» WRITTEN INSTRUCTION:
Pull out the lines from the first of the rows below through the line that contains "genus: Clinopodium", inclusive, and repeat them with no changes.

-- start INPUT ROWS --

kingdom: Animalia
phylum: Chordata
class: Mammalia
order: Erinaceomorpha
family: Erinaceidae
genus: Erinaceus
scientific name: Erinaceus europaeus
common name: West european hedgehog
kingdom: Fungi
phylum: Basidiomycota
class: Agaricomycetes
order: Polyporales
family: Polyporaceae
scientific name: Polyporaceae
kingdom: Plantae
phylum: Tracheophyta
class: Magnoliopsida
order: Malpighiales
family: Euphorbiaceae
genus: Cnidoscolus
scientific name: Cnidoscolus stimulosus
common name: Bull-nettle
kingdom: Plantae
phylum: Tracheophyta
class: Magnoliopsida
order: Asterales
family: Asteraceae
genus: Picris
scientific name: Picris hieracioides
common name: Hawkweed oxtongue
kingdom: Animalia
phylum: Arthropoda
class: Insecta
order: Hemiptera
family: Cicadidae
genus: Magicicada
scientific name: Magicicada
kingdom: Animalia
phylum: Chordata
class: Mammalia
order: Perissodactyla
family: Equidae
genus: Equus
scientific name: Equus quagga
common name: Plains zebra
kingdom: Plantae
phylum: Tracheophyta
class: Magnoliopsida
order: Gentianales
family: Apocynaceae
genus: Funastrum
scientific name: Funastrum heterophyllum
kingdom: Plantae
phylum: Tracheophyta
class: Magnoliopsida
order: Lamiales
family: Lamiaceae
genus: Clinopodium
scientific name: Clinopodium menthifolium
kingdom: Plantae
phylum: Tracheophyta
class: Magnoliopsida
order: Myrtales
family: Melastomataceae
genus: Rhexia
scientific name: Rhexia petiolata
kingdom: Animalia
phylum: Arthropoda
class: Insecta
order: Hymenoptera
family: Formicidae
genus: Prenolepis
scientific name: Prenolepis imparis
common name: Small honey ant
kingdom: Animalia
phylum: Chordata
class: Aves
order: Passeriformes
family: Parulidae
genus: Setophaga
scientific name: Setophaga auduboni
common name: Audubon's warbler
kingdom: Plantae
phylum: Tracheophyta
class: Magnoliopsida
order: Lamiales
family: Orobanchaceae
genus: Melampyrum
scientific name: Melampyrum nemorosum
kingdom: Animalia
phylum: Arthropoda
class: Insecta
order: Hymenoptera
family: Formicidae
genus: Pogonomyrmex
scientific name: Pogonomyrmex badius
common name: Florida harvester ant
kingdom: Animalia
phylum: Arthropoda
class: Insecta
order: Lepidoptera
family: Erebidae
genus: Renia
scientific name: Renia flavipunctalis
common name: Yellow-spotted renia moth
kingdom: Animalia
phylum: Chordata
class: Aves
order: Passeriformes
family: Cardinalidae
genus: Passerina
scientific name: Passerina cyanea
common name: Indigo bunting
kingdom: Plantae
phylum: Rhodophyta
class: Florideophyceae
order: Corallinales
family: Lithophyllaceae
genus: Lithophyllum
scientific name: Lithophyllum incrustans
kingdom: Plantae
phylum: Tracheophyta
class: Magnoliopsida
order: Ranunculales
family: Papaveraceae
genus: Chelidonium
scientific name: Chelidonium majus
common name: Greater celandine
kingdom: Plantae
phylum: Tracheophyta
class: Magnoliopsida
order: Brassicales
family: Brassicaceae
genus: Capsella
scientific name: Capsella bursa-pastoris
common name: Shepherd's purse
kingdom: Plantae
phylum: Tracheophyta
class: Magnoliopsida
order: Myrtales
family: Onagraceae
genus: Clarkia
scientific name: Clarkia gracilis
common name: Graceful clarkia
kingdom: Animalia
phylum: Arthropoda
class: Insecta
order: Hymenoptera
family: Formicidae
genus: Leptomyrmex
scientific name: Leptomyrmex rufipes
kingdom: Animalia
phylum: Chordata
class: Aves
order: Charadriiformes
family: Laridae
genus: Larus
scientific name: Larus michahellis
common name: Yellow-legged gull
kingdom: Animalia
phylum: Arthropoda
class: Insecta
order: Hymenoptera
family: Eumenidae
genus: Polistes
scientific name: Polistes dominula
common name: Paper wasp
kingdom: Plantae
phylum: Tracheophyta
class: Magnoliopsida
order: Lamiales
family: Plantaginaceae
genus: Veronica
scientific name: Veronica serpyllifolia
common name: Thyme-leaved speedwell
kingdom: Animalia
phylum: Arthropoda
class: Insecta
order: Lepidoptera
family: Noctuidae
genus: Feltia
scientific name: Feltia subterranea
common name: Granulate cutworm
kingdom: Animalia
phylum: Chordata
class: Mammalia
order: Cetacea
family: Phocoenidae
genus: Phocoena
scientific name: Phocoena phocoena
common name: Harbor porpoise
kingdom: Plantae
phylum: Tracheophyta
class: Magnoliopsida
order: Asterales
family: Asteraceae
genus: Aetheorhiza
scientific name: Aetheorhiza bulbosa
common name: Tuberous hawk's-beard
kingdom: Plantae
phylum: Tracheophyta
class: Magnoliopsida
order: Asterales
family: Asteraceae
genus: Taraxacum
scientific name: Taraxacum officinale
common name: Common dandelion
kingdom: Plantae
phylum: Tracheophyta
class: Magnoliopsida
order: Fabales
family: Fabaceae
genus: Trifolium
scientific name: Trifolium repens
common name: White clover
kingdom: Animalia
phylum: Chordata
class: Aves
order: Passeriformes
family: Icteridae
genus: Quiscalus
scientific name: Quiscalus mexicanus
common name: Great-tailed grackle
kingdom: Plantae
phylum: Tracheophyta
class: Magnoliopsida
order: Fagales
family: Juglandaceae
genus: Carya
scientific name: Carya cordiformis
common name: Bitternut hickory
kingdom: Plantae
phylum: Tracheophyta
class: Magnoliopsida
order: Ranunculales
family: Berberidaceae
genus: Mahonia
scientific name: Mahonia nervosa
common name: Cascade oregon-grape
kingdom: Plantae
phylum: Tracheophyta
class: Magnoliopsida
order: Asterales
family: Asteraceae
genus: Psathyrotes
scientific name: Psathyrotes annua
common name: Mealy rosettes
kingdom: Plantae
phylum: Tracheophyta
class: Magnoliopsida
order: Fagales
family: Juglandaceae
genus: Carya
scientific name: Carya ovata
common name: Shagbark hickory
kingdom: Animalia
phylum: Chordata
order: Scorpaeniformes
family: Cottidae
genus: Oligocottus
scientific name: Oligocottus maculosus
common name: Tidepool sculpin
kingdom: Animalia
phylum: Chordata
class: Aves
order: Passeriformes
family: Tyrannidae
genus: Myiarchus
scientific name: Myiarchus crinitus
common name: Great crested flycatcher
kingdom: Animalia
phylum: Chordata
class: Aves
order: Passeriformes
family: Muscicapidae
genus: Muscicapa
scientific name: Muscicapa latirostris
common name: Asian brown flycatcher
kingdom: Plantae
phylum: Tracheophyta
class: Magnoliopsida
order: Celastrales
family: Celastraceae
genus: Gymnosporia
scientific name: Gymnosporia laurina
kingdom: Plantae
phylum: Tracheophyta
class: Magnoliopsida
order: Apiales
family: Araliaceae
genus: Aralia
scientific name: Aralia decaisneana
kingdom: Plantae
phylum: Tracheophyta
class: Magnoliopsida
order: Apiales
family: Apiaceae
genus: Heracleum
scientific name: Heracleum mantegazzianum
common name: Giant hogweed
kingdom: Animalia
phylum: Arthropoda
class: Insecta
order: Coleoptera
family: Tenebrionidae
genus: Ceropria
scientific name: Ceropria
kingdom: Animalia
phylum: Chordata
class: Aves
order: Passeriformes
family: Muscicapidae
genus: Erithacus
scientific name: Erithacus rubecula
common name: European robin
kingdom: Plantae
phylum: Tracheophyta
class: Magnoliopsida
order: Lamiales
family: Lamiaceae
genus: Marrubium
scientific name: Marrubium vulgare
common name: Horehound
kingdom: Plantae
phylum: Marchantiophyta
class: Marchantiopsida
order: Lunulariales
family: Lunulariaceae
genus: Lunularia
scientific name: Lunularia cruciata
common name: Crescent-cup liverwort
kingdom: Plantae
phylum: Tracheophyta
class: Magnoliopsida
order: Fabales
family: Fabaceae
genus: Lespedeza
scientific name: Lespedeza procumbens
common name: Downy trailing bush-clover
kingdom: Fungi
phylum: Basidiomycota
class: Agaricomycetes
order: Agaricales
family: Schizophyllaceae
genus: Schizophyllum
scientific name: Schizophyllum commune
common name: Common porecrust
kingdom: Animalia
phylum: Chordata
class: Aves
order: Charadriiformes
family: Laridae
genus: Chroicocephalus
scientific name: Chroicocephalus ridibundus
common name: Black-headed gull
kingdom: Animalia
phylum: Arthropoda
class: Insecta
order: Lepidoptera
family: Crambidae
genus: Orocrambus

-- end INPUT ROWS --

» REPLY:
kingdom: Animalia
phylum: Chordata
class: Mammalia
order: Erinaceomorpha
family: Erinaceidae
genus: Erinaceus
scientific name: Erinaceus europaeus
common name: West european hedgehog
kingdom: Fungi
phylum: Basidiomycota
class: Agaricomycetes
order: Polyporales
family: Polyporaceae
scientific name: Polyporaceae
kingdom: Plantae
phylum: Tracheophyta
class: Magnoliopsida
order: Malpighiales
family: Euphorbiaceae
genus: Cnidoscolus
scientific name: Cnidoscolus stimulosus
common name: Bull-nettle
kingdom: Plantae
phylum: Tracheophyta
class: Magnoliopsida
order: Asterales
family: Asteraceae
genus: Picris
scientific name: Picris hieracioides
common name: Hawkweed oxtongue
kingdom: Animalia
phylum: Arthropoda
class: Insecta
order: Hemiptera
family: Cicadidae
genus: Magicicada
scientific name: Magicicada
kingdom: Animalia
phylum: Chordata
class: Mammalia
order: Perissodactyla
family: Equidae
genus: Equus
scientific name: Equus quagga
common name: Plains zebra
kingdom: Plantae
phylum: Tracheophyta
class: Magnoliopsida
order: Gentianales
family: Apocynaceae
genus: Funastrum
scientific name: Funastrum heterophyllum
kingdom: Plantae
phylum: Tracheophyta
class: Magnoliopsida
order: Lamiales
family: Lamiaceae
genus: Clinopodium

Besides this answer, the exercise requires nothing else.